[Opening Working data section]

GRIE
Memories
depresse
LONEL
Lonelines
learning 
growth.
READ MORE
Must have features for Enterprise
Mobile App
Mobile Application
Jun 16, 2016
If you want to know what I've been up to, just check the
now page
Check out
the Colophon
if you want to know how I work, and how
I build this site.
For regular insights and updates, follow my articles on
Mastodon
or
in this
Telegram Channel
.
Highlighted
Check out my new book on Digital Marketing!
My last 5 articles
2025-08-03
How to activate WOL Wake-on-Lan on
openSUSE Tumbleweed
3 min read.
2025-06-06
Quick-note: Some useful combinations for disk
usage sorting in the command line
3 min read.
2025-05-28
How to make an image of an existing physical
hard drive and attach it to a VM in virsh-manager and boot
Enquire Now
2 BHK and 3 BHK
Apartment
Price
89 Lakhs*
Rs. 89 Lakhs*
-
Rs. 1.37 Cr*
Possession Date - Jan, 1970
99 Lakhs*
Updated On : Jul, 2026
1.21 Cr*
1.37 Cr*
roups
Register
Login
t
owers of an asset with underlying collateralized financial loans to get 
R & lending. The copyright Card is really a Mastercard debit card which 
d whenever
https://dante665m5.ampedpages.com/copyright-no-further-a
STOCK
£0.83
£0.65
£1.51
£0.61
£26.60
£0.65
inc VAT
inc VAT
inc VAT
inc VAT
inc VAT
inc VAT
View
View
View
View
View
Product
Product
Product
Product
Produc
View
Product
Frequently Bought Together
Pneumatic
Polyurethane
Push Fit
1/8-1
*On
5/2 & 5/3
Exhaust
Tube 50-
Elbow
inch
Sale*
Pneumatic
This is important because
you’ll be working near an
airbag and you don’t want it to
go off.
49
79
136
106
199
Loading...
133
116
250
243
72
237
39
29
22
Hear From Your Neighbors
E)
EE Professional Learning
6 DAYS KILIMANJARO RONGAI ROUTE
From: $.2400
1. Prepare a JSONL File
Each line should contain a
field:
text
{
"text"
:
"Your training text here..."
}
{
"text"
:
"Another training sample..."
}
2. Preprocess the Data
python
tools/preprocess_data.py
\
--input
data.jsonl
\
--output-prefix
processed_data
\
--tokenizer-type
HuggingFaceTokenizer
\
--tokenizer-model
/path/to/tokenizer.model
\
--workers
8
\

[Closing Working data section]

**Work to be completed:** Give every part of the material again, exactly as written.

**Your response:**
GRIE
Memories
depresse
LONEL
Lonelines
learning 
growth.
READ MORE
Must have features for Enterprise
Mobile App
Mobile Application
Jun 16, 2016
If you want to know what I've been up to, just check the
now page
Check out
the Colophon
if you want to know how I work, and how
I build this site.
For regular insights and updates, follow my articles on
Mastodon
or
in this
Telegram Channel
.
Highlighted
Check out my new book on Digital Marketing!
My last 5 articles
2025-08-03
How to activate WOL Wake-on-Lan on
openSUSE Tumbleweed
3 min read.
2025-06-06
Quick-note: Some useful combinations for disk
usage sorting in the command line
3 min read.
2025-05-28
How to make an image of an existing physical
hard drive and attach it to a VM in virsh-manager and boot
Enquire Now
2 BHK and 3 BHK
Apartment
Price
89 Lakhs*
Rs. 89 Lakhs*
-
Rs. 1.37 Cr*
Possession Date - Jan, 1970
99 Lakhs*
Updated On : Jul, 2026
1.21 Cr*
1.37 Cr*
roups
Register
Login
t
owers of an asset with underlying collateralized financial loans to get 
R & lending. The copyright Card is really a Mastercard debit card which 
d whenever
https://dante665m5.ampedpages.com/copyright-no-further-a
STOCK
£0.83
£0.65
£1.51
£0.61
£26.60
£0.65
inc VAT
inc VAT
inc VAT
inc VAT
inc VAT
inc VAT
View
View
View
View
View
Product
Product
Product
Product
Produc
View
Product
Frequently Bought Together
Pneumatic
Polyurethane
Push Fit
1/8-1
*On
5/2 & 5/3
Exhaust
Tube 50-
Elbow
inch
Sale*
Pneumatic
This is important because
you’ll be working near an
airbag and you don’t want it to
go off.
49
79
136
106
199
Loading...
133
116
250
243
72
237
39
29
22
Hear From Your Neighbors
E)
EE Professional Learning
6 DAYS KILIMANJARO RONGAI ROUTE
From: $.2400
1. Prepare a JSONL File
Each line should contain a
field:
text
{
"text"
:
"Your training text here..."
}
{
"text"
:
"Another training sample..."
}
2. Preprocess the Data
python
tools/preprocess_data.py
\
--input
data.jsonl
\
--output-prefix
processed_data
\
--tokenizer-type
HuggingFaceTokenizer
\
--tokenizer-model
/path/to/tokenizer.model
\
--workers
8
\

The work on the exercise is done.